Laubbläser

Testosteron im Blasebalg.

Jetzt erlaub‘ ich mir mal was: Für die Länge dieses Beitrags verlasse ich nämlich mal kurz das verheißungsvolle Arkadien wohlfeiler Anpreiserei und haue mal richtig mit lautem Wumms einen raus! Saisongerecht und einfach launisch für alle, die allherbstlich wie ich über das Laubblasen den Glauben an Sach und Verstand verlieren. Für diese Ventilöffnung riskiere ich gerne den Nebeneffekt vereinzelter Neubegeisterung für dieses wenigstens fragwürdige Blasinstrument.

Heldenpose in Wahrheit Heldenposse.

Nur, um eines gleich klarzustellen: Hier sollen nicht die städtisch beauftragte Straßenreinigung und pflichttreue Grünpfleger angezählt werden. Aber warum es dieses phallischen Herbstzubehörs überhaupt bedarf – diese Frage sei doch bitte mit Verlaub gestattet. Immerhin schneidet sich das krawallige Unding mit 85 bis 115 Dezibel gleichzeitig in die lauschige Stille des herbstlichen Blätterrieselns und unsere Ohren. Immer schön entlang der Straßen, die vielerorts im Zuge der allgemeinen Entlärmung selbst Schritt für Schritt auf Flüsterasphalt umgetrimmt werden. Weil nämlich Lautstärke ab einem bestimmten Pegel auf Dauer krank macht. Blanker Stress für Ohr und Mensch. Von dem nachbarschaftlichen Übergriff tosender Laubbläser werden leider dabei nur jene verschont, die selbst zu dieser Tatwaffe greifen und sich dafür eigens mit Gehörschutz ausrüsten. Sie werden wissen warum. Von der zusätzlichen Schadstoffbelastung durch die ausgestoßenen Emissionen der oftmals benzinbetriebenen Krachmacher mal ganz zu schweigen. Die bleibt selbst den Lungen jener nicht erspart.

Windiges Geschäft am Straßenrand.

Verrückt aber wahr: Laubbläser, Laubpuster und Laubsauger haben unfassbarer Weise tatsächlich ungebrochen Konjunktur. Jetzt könnte man die ketzerische These aufstellen, dass der gemeine Mann mit seinem ausgelebten Testosteron-Einschuss ja auch ungebrochen ein prähistorisches Phänomen zu bleiben scheint. Oder wenigstens will er uns das glauben machen, wenn es wieder mal heißt: Jungs, ran an die Büchsen, jetzt wird gejagt und gesammelt. Oder etwas anspruchsvoller formuliert: Lasst uns das Blatt wenden: die roten nach links. Die braunen nach rechts. Waidmannsheil! Bis zum nächsten Windstoß. Und dann wieder von vorn.
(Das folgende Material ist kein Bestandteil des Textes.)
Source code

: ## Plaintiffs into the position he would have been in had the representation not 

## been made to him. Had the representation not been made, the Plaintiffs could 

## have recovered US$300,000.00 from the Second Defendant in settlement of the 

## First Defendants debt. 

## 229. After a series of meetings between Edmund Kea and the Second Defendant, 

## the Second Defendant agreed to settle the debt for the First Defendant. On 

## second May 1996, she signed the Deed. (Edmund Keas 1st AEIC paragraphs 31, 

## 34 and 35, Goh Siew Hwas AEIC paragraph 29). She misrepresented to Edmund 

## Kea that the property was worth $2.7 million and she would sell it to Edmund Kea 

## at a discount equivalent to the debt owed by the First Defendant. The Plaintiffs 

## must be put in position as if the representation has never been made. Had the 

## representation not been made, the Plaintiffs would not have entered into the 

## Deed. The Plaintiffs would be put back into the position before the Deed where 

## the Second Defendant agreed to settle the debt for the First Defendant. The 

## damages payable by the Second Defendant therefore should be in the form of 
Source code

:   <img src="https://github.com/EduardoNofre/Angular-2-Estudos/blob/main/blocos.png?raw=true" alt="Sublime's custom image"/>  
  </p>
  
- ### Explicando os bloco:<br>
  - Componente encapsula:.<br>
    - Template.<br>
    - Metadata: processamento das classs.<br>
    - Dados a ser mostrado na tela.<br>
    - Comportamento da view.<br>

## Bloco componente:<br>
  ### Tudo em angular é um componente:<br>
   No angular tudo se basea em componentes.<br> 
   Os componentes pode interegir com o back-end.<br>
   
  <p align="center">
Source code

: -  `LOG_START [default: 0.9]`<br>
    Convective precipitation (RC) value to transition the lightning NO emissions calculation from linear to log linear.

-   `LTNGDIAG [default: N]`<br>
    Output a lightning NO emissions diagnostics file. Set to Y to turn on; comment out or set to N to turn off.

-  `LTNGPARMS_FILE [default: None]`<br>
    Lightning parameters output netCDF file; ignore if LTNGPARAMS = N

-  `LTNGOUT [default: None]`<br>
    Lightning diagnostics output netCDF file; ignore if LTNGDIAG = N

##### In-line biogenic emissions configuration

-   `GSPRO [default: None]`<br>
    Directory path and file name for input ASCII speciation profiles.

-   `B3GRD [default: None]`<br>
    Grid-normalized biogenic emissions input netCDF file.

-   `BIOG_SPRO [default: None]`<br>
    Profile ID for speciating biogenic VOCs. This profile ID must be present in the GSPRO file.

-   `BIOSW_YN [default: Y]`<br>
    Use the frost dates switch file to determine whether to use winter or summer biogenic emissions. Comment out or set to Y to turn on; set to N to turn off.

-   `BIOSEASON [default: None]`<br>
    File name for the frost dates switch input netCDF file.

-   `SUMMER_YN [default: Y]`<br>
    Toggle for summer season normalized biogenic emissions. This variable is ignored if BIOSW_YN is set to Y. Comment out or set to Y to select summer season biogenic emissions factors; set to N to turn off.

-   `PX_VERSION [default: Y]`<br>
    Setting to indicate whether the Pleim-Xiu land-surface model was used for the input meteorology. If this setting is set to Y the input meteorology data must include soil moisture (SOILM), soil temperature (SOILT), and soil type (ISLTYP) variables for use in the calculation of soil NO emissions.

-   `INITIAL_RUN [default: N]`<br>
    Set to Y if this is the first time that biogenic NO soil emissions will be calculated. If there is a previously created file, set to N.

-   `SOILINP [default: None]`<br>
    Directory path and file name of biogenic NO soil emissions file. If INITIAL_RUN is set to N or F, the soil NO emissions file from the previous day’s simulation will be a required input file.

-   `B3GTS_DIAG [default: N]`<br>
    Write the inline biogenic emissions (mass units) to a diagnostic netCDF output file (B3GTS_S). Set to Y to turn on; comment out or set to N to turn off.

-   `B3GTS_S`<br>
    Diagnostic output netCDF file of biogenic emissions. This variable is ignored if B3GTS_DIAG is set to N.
Klare Kante. Entlang des Bordsteins:

An Werktagen ist eine Ruhezeit einzuhalten – gilt auch für Laubbläser –
diese dürfen nur zwischen 9 und 13 Uhr sowie 15 und 17 Uhr betätigt werden.
Ausnahme hiervon: besonders geräuscharme Geräte, die das EG-
Umweltzeichen tragen, sind einsetzbar zwischen 7 und 20 Uhr.
Daran haben sich Privatpersonen ebenso wie Gewerbebetriebe zu halten.
Verstöße dürfen gemeldet werden!
Laut Geräte- und Maschinenlärmschutzverordnung muss an Sonn- und
Feiertagen in Wohngebieten dagegen ganztägig Ruhe herrschen.
  Das menschliche Gehör kann schon ab 85 Dezibel Schaden nehmen.
Auch der aufgewirbelte Feinstaub ist für die Atemwege allemal bedenklich.
Die vom Laubbläser ausgestoßenen und von uns eingeatmeten Benzinabgase sowieso.